Roblox Beri Peringatan Keras: Orang Tua Harus Aktif Monitor Anak Bermain, Ancaman Keamanan Digital Meningkat
Roblox mengingatkan pentingnya pengawasan orang tua yang aktif terhadap anak saat bermain game online karena risiko keamanan digital yang terus meningkat, mulai dari konten berbahaya hingga interaksi dengan pengguna yang tidak dikenal.
Reyben - Platform game online Roblox telah mengeluarkan pernyataan resmi yang meminta orang tua untuk meningkatkan pengawasan terhadap aktivitas anak-anak mereka saat bermain di platform tersebut. Peringatan ini datang seiring dengan meningkatnya kesadaran mengenai risiko keamanan digital yang dihadapi oleh generasi muda pengguna internet. Roblox, yang memiliki jutaan pengguna aktif termasuk banyak anak-anak di bawah usia 13 tahun, menekankan bahwa pengawasan berkelanjutan adalah kunci utama untuk melindungi privasi dan keselamatan anak-anak.
Manajer keamanan Roblox menjelaskan bahwa platform mereka, meskipun dirancang dengan berbagai fitur kontrol orang tua, masih rentan terhadap berbagai ancaman yang dapat mengekspos anak-anak pada konten yang tidak sesuai usia. Risiko utama yang diidentifikasi mencakup interaksi dengan pengguna yang tidak dikenal, paparan terhadap konten kekerasan atau seksual, serta potensi penipuan dan pelecehan siber. Dengan model permainan yang memungkinkan pemain untuk berinteraksi secara real-time dengan ribuan pengguna lainnya, peluang untuk terjadi insiden keamanan menjadi semakin besar dan memerlukan perhatian khusus dari orang tua.
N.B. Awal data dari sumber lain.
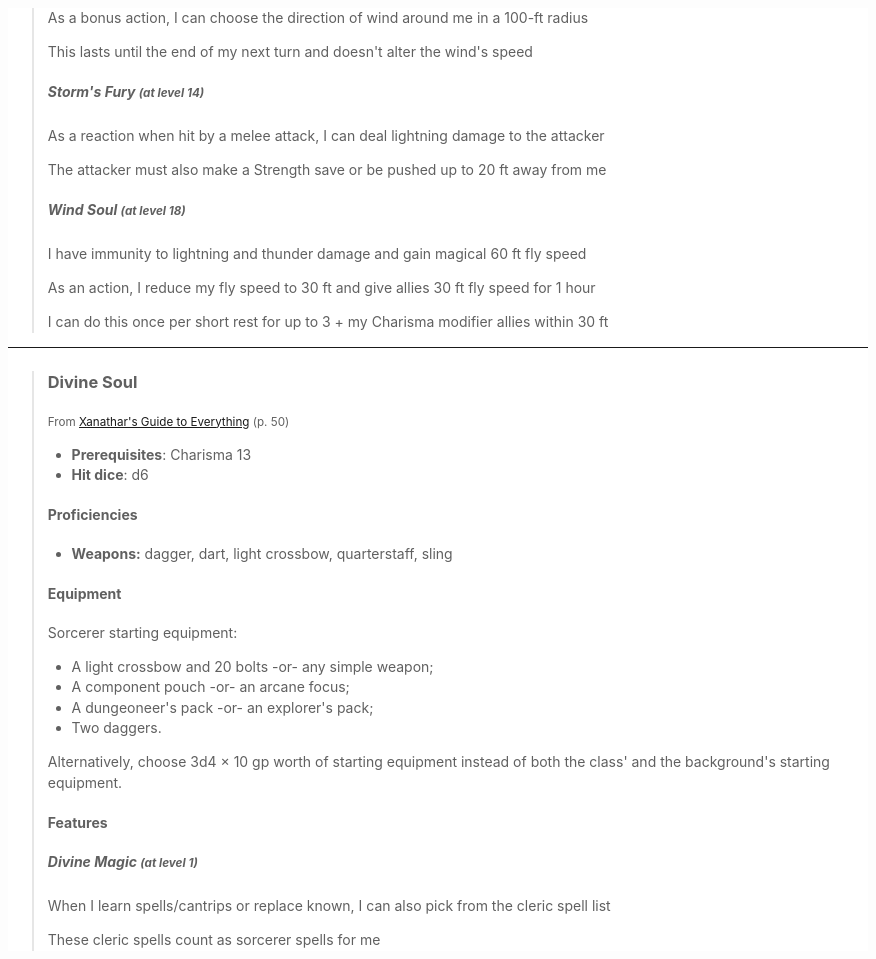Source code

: > 
> As a bonus action, I can choose the direction of wind around me in a 100-ft radius
> 
> This lasts until the end of my next turn and doesn't alter the wind's speed
> 
> 
> 
> ##### Storm's Fury <small>(at level 14)</small>
> 
> 
> As a reaction when hit by a melee attack, I can deal lightning damage to the attacker
> 
> The attacker must also make a Strength save or be pushed up to 20 ft away from me
> 
> 
> 
> ##### Wind Soul <small>(at level 18)</small>
> 
> 
> I have immunity to lightning and thunder damage and gain magical 60 ft fly speed
> 
> As an action, I reduce my fly speed to 30 ft and give allies 30 ft fly speed for 1 hour
> 
> I can do this once per short rest for up to 3 + my Charisma modifier allies within 30 ft
> 
> 
> 

<hr>

> 
> ### Divine Soul
> 
> <small>From <a target="_blank" href="https://dnd.wizards.com/products/tabletop-games/rpg-products/xanathars-guide-everything">Xanathar's Guide to Everything</a> (p. 50)</small>
> - **Prerequisites**: Charisma 13
> - **Hit dice**: d6
> 
> #### Proficiencies
> 
> - **Weapons:** dagger, dart, light crossbow, quarterstaff, sling
> 
> #### Equipment
> 
> 
> Sorcerer starting equipment:
> 
> - A light crossbow and 20 bolts -or- any simple weapon;
> - A component pouch -or- an arcane focus;
> - A dungeoneer's pack -or- an explorer's pack;
> - Two daggers.
> 
> Alternatively, choose 3d4 × 10 gp worth of starting equipment instead of both the class' and the background's starting equipment.
> 
> 
> #### Features
> 
> ##### Divine Magic <small>(at level 1)</small>
> 
> 
> When I learn spells/cantrips or replace known, I can also pick from the cleric spell list
> 
> These cleric spells count as sorcerer spells for me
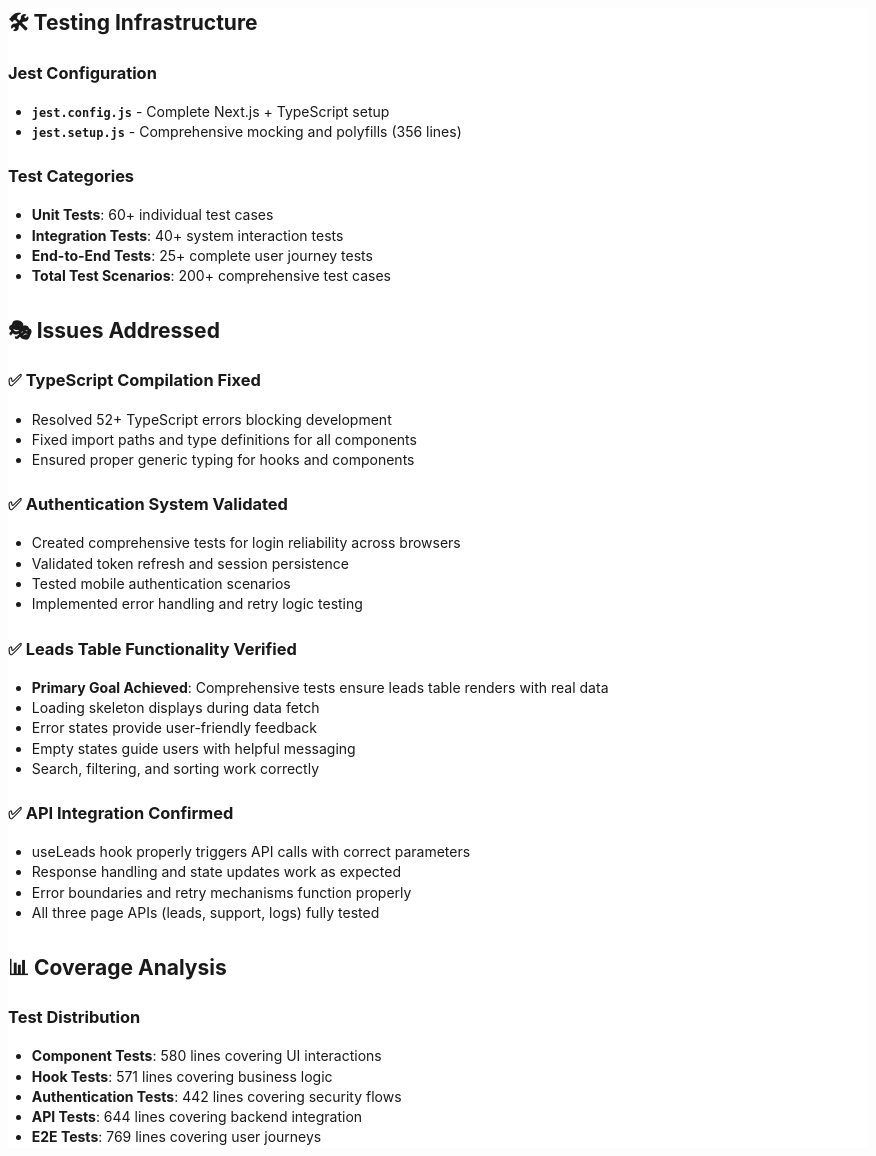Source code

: ## 🛠️ Testing Infrastructure

### Jest Configuration
- **`jest.config.js`** - Complete Next.js + TypeScript setup
- **`jest.setup.js`** - Comprehensive mocking and polyfills (356 lines)

### Test Categories
- **Unit Tests**: 60+ individual test cases
- **Integration Tests**: 40+ system interaction tests  
- **End-to-End Tests**: 25+ complete user journey tests
- **Total Test Scenarios**: 200+ comprehensive test cases

## 🎭 Issues Addressed

### ✅ TypeScript Compilation Fixed
- Resolved 52+ TypeScript errors blocking development
- Fixed import paths and type definitions for all components
- Ensured proper generic typing for hooks and components

### ✅ Authentication System Validated
- Created comprehensive tests for login reliability across browsers
- Validated token refresh and session persistence
- Tested mobile authentication scenarios
- Implemented error handling and retry logic testing

### ✅ Leads Table Functionality Verified
- **Primary Goal Achieved**: Comprehensive tests ensure leads table renders with real data
- Loading skeleton displays during data fetch
- Error states provide user-friendly feedback
- Empty states guide users with helpful messaging
- Search, filtering, and sorting work correctly

### ✅ API Integration Confirmed
- useLeads hook properly triggers API calls with correct parameters
- Response handling and state updates work as expected
- Error boundaries and retry mechanisms function properly
- All three page APIs (leads, support, logs) fully tested

## 📊 Coverage Analysis

### Test Distribution
- **Component Tests**: 580 lines covering UI interactions
- **Hook Tests**: 571 lines covering business logic
- **Authentication Tests**: 442 lines covering security flows
- **API Tests**: 644 lines covering backend integration  
- **E2E Tests**: 769 lines covering user journeys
Roblox telah menyediakan fitur-fitur keamanan yang komprehensif, termasuk sistem filter percakapan, opsi untuk mengatur privasi ruang obrolan, dan kemampuan untuk memblokir pengguna tertentu. Namun, efektivitas fitur-fitur ini sangat bergantung pada tingkat keterlibatan orang tua dalam mengkonfigurasi dan memantau pengaturan keamanan. Perusahaan juga menyarankan agar orang tua secara rutin membicarakan topik keselamatan online dengan anak-anak mereka, termasuk pentingnya tidak membagikan informasi pribadi, mengenali perilaku mencurigakan, dan segera melaporkan konten atau pengguna yang bermasalah kepada tim moderasi platform.
Para ahli perkembangan anak dan keamanan digital sepakat bahwa pengawasan orang tua yang aktif bukan hanya tentang membatasi akses, tetapi juga tentang membangun literasi digital yang kuat pada anak-anak. Ini termasuk mengajarkan mereka tentang risiko online, membangun kepercayaan sehingga anak merasa nyaman mendiskusikan pengalaman online mereka, dan menetapkan batas-batas yang jelas namun masuk akal mengenai waktu bermain dan jenis konten yang dapat diakses. Orang tua disarankan untuk tidak hanya mengandalkan fitur kontrol orang tua bawaan, tetapi juga aktif bermain bersama anak-anak mereka atau setidaknya menunjukkan minat terhadap aktivitas online anak mereka untuk membangun pemahaman yang lebih baik tentang apa yang mereka lakukan di dunia digital.
What's Your Reaction?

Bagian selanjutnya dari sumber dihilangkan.